Así pues, lo que hacemos o dejamos de hacer durante el contagio no nos afecta únicamente a nosotros: ésa es una de las cosas que me gustaría recordar cuando todo esto haya acabado.

Philip Warren Anderson lo escribió en un artículo publicado en 1972 en la revista Science: "More is Different" ("Más es diferente"). Cuando lo escribió, se refería a los electrones y a las moléculas, pero también hablaba de nosotros: “el efecto acumulativo de nuestras acciones personales sobre la colectividad es diferente a la suma del efecto de cada una de nuestras acciones considerada individualmente”. Al ser muchos, cada acción tiene consecuencias globales abstractas y difícilmente imaginables.
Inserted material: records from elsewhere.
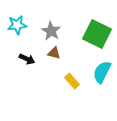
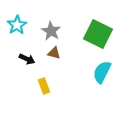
cyan star: rotated 24 degrees counterclockwise
green square: moved 1 px right
yellow rectangle: moved 28 px left, 5 px down; rotated 21 degrees clockwise
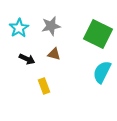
cyan star: moved 2 px right, 3 px down
gray star: moved 5 px up; rotated 30 degrees clockwise
brown triangle: moved 1 px down
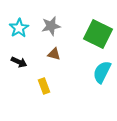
black arrow: moved 8 px left, 3 px down
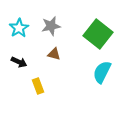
green square: rotated 12 degrees clockwise
yellow rectangle: moved 6 px left
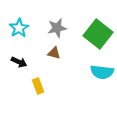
gray star: moved 6 px right, 2 px down
brown triangle: moved 1 px up
cyan semicircle: rotated 110 degrees counterclockwise
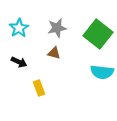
yellow rectangle: moved 1 px right, 2 px down
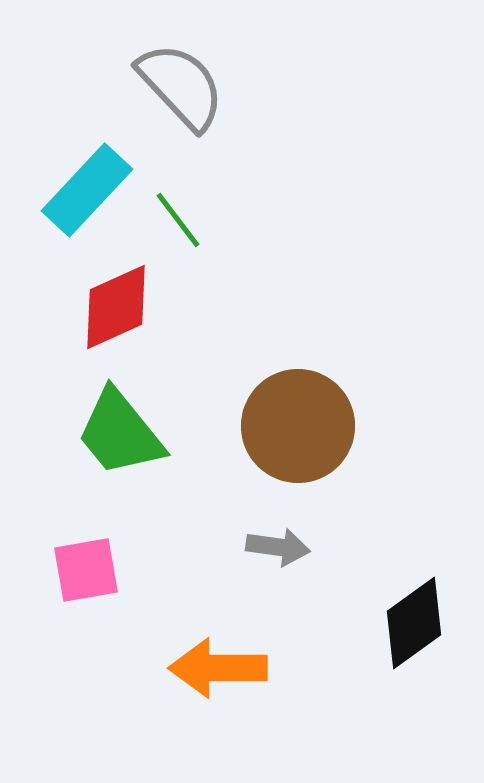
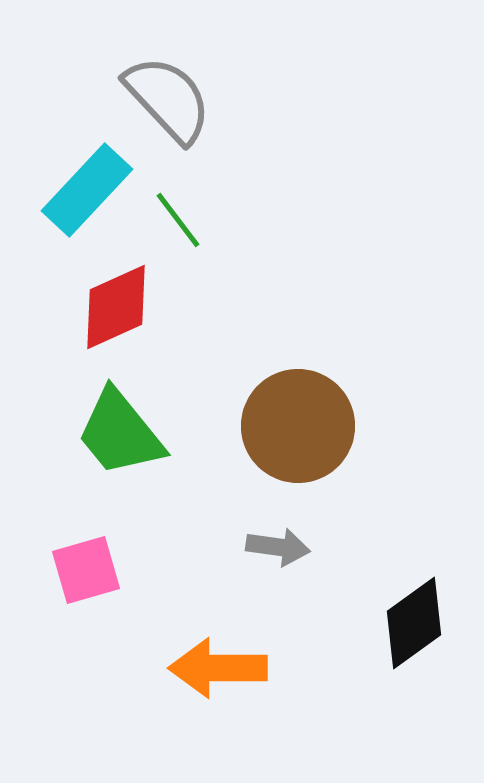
gray semicircle: moved 13 px left, 13 px down
pink square: rotated 6 degrees counterclockwise
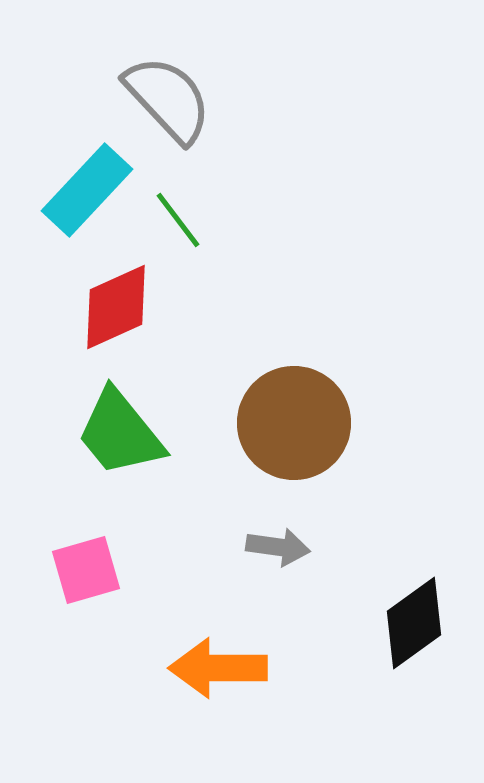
brown circle: moved 4 px left, 3 px up
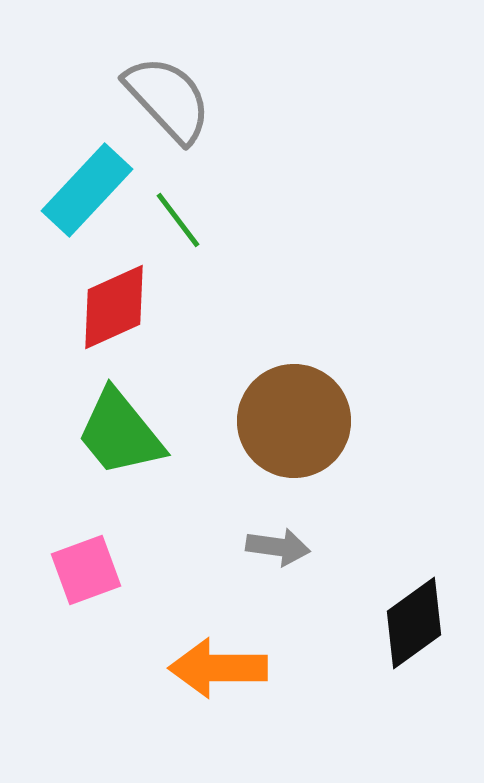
red diamond: moved 2 px left
brown circle: moved 2 px up
pink square: rotated 4 degrees counterclockwise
En tiempos de contagio, la carencia de solidaridad es un riesgo muy grave y una falta de imaginación.

La civilización planetaria, globalizada, no es imprecisa, ni proteica, podemos adivinar sus contornos por sus efectos colaterales. Por ejemplo, una pandemia. Por ejemplo, esta nueva responsabilidad compartida a la que nadie puede sustraerse. Las ciudades no pueden sustraerse tampoco de esta responsabilidad compartida. Una ciudad ya no es un mundo único, ni tampoco es un gigantesco garabato. Hasta el ciudadano más estricto y singular tiene su cuota mínima de conexiones y por tanto de responsabilidad. Vivimos, por decirlo de forma matemática, en un grafo enormemente interconectado. Y el virus corre por cada rincón.

Una ciudad no es una isla, un barrio no es una isla, un hogar no es una isla. "Nadie es una isla": aquel trillado verso de John Donne adquiere hoy un significado nuevo y oscuro:

“ Ningún hombre es una isla entera por sí mismo.
Cada hombre es una pieza del continente, una parte del todo.
Si el mar se lleva una porción de tierra, toda Europa queda disminuida, como si fuera un promontorio, o la casa de uno de tus amigos, o la tuya propia”.

Hoy ya no es solo Europa, es todo el planeta.